[[ Excerpted records, beginning ]]

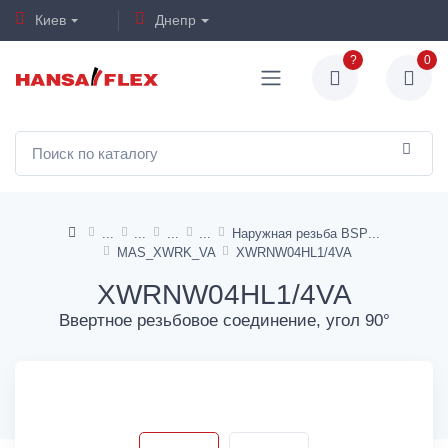
Киев
Днепр
?
0
Наружная резьба BSP
MAS_XWRK_VA
XWRNW04HL1/4VA
XWRNW04HL1/4VA
Ввертное резьбовое соединение, угол 90°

[[ Excerpted records, end ]]

Copy the text of the entry above line for line, leaving out the picture.

* _Response to the exercise_
Киев
Днепр
?
0
Наружная резьба BSP
MAS_XWRK_VA
XWRNW04HL1/4VA
XWRNW04HL1/4VA
Ввертное резьбовое соединение, угол 90°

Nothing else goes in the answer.